Parlament omawia stanowisko negocjacyjne UE na Cop 29

Parlament Europejski kontynuował dziś dyskusje na temat projektu rezolucji, która będzie kształtować stanowisko negocjacyjne UE podczas szczytu klimatycznego ONZ Cop 29, który odbędzie się w listopadzie. Jednak grupy w UE nie zgadzają się co do elementów propozycji, w tym własnych celów bloku w zakresie redukcji emisji.

Komisja Europejska preferuje cel polegający na ograniczeniu emisji gazów cieplarnianych (GHG) o 90 % do 2040 r. w porównaniu z poziomem bazowym z 1990 r., pozostaje to jednak propozycją. Europejski Naukowy Komitet Doradczy zalecił zmniejszenie emisji gazów cieplarnianych o 90–95 % w tym samym przedziale czasowym.

„Będziemy blokować wszelkie wzmianki o 95 procentach [redukcji emisji]… Potrzebujemy więcej warunków dla 90 procent. Musimy przestać wyznaczać cele, nie wiedząc, jak je osiągnąć” – powiedział Argusowi niemiecki eurodeputowany z grupy EPP Peter Liese po posiedzeniu parlamentarnej komisji ds. środowiska. Centroprawicowa EĽS jest największą partią w Parlamencie Europejskim.

Liese nalega, aby Komisja Europejska w większym stopniu skupiła się na „umożliwianiu” infrastruktury wychwytywania i składowania dwutlenku węgla (CCS), przyspieszając proces wydawania zezwoleń dla odnawialnych źródeł energii i przemysłu dekarbonizującego. I chociaż Liese osobiście popiera cel redukcji gazów cieplarnianych o 90 procent, zauważył, że jego grupa EPL „jeszcze nie osiągnęła celu”.

Hiszpański centrolewicowy członek Grupy S&D, Javi Lopez, chce, aby UE utrzymała ambitne cele klimatyczne z korzyścią dla całej planety, nalegając na bardziej ambitne wkłady ustalone na szczeblu krajowym (NDC). Większych ambicji chce także Emma Wiesner, szwedzka liberałka z Renew Europe, nazywająca obecny projekt uchwały „bardzo słabym”. Wiesner skrytykował pominięcie w rezolucji mocnego sformułowania dotyczącego ceny emisji dwutlenku węgla. Parlament powinien skoncentrować się na ustaleniu globalnej ceny CO2 i zapobiegać wykorzystywaniu w dyskusjach Cop 29 art. 6 Porozumienia paryskiego do ukrywania redukcji emisji poprzez pochłanianie, powiedział Wiesner. Artykuł 6 umożliwia krajom przekazywanie kredytów węglowych uzyskanych w wyniku redukcji emisji gazów cieplarnianych, aby pomóc innym krajom w osiągnięciu ich celów klimatycznych.

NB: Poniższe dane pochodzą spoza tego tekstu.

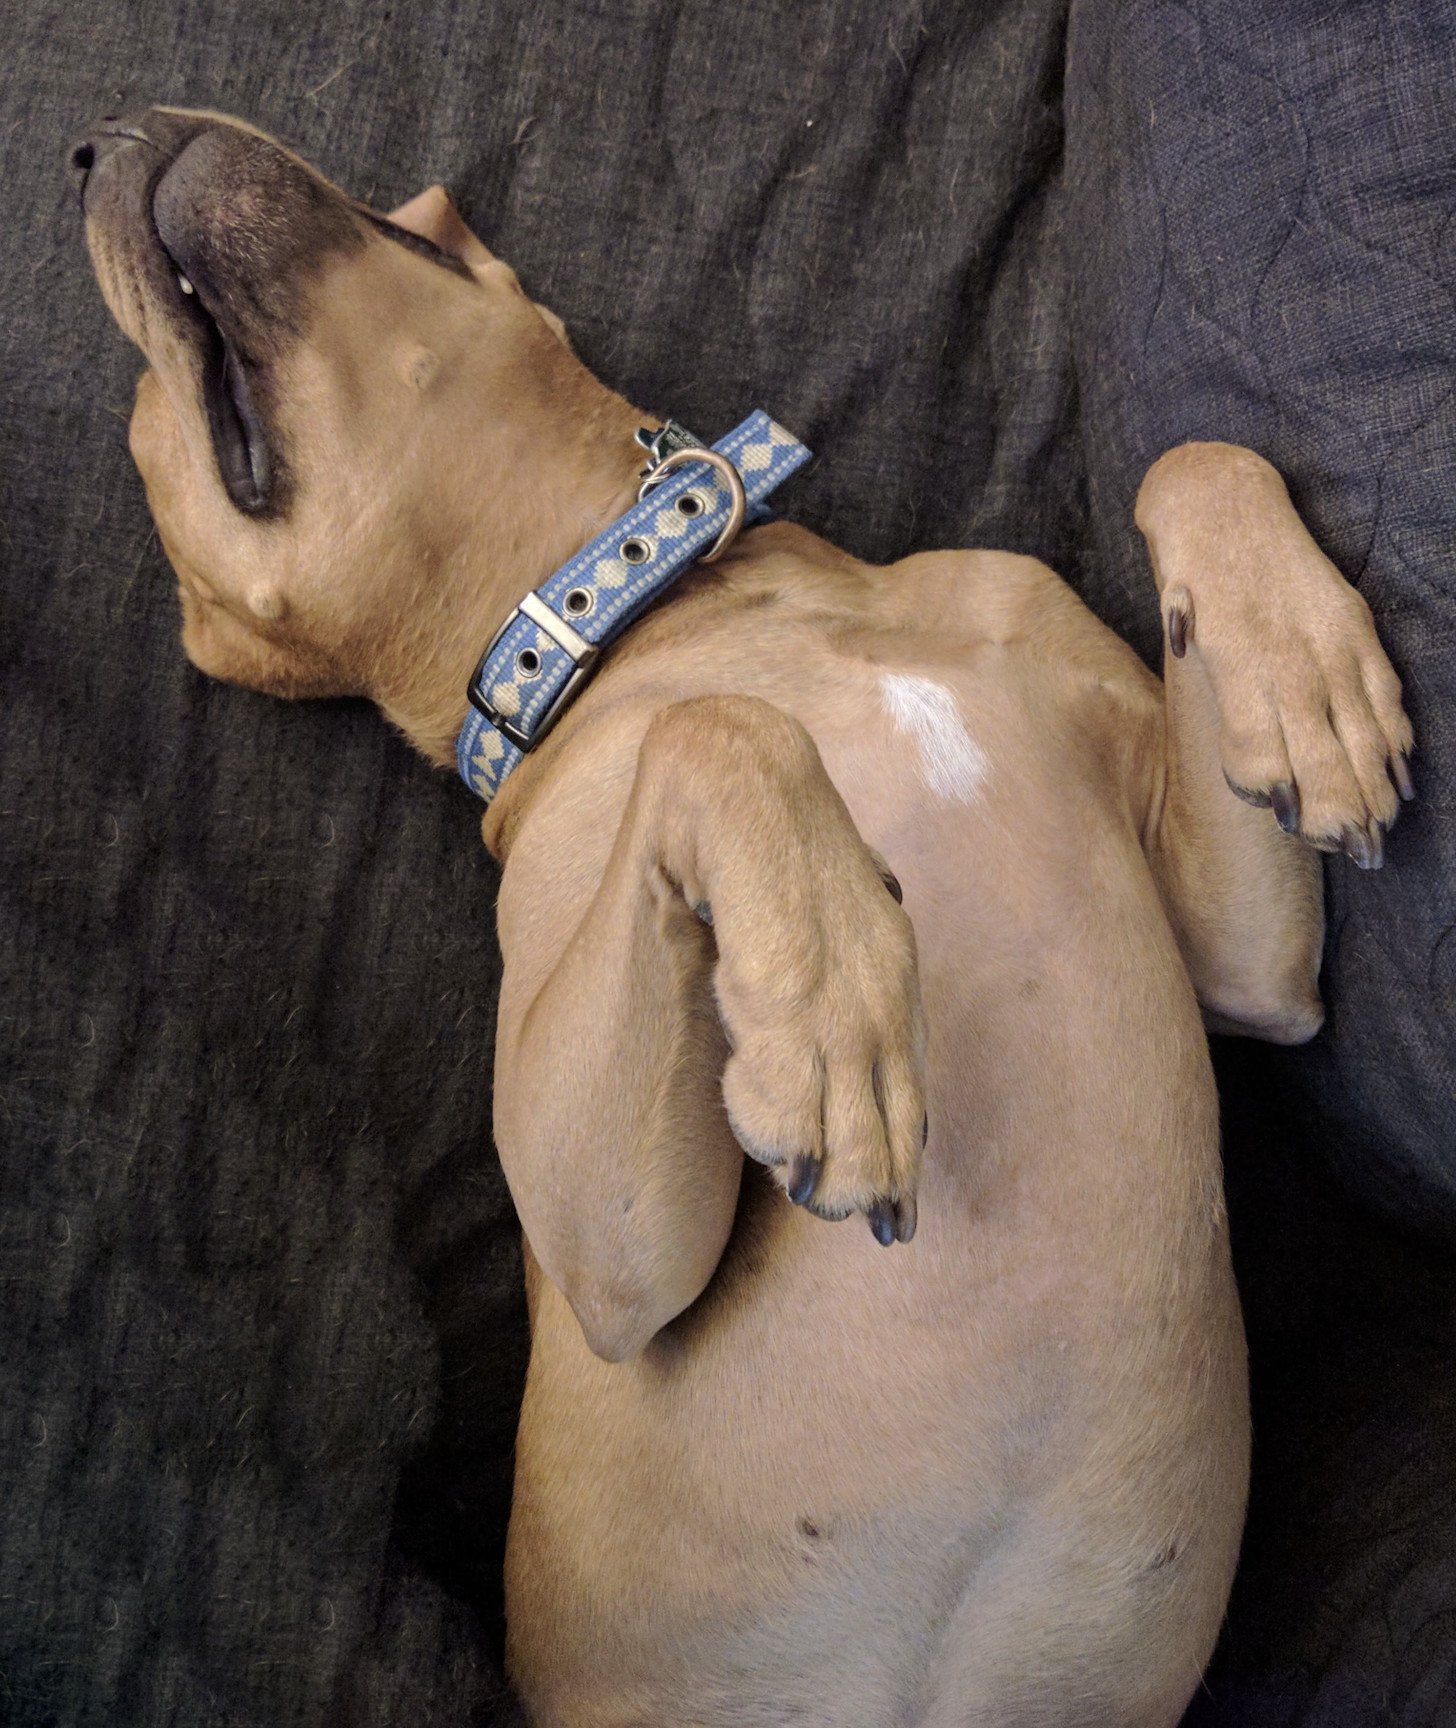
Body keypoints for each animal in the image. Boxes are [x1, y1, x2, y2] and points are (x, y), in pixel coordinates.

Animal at [76, 108, 1409, 1728]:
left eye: (402, 221)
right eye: (150, 419)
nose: (92, 141)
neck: (670, 604)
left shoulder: (1250, 978)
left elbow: (1195, 450)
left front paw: (1308, 682)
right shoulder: (611, 1270)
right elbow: (720, 731)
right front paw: (831, 1018)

Grupy nie osiągnęły jeszcze porozumienia w sprawie finansowania działań związanych ze zmianą klimatu – jest to temat, który ma zająć centralne miejsce podczas Cop 29. UE nie może ponieść wszystkich kosztów działań klimatycznych, stwierdziła portugalska członkini EPP Lidia Pereira. Kraje takie jak Chiny, Singapur i Arabia Saudyjska powinny również w większym stopniu przyczyniać się do finansowania działań klimatycznych – stwierdziła. Tę opinię podzielił czeski konserwatywny członek ECR Alexandr Vondra. „Nie jesteśmy w stanie zapłacić rachunków za cały świat” – powiedział.

Austriacka członkini Zielonych Lena Schilling chce, aby jakakolwiek umowa w Baku przewidywała nowy cel finansowania klimatycznego po 2025 r. – co stanowi kolejny etap obecnego celu 100 miliardów dolarów rocznie na międzynarodowe finansowanie związane ze zmianą klimatu. Schilling wezwał ponadto UE do nalegania na wycofywanie się z węgla do 2030 r., gazu do 2035 r. i ropy naftowej „najpóźniej do 2040 r.” (Co2AI).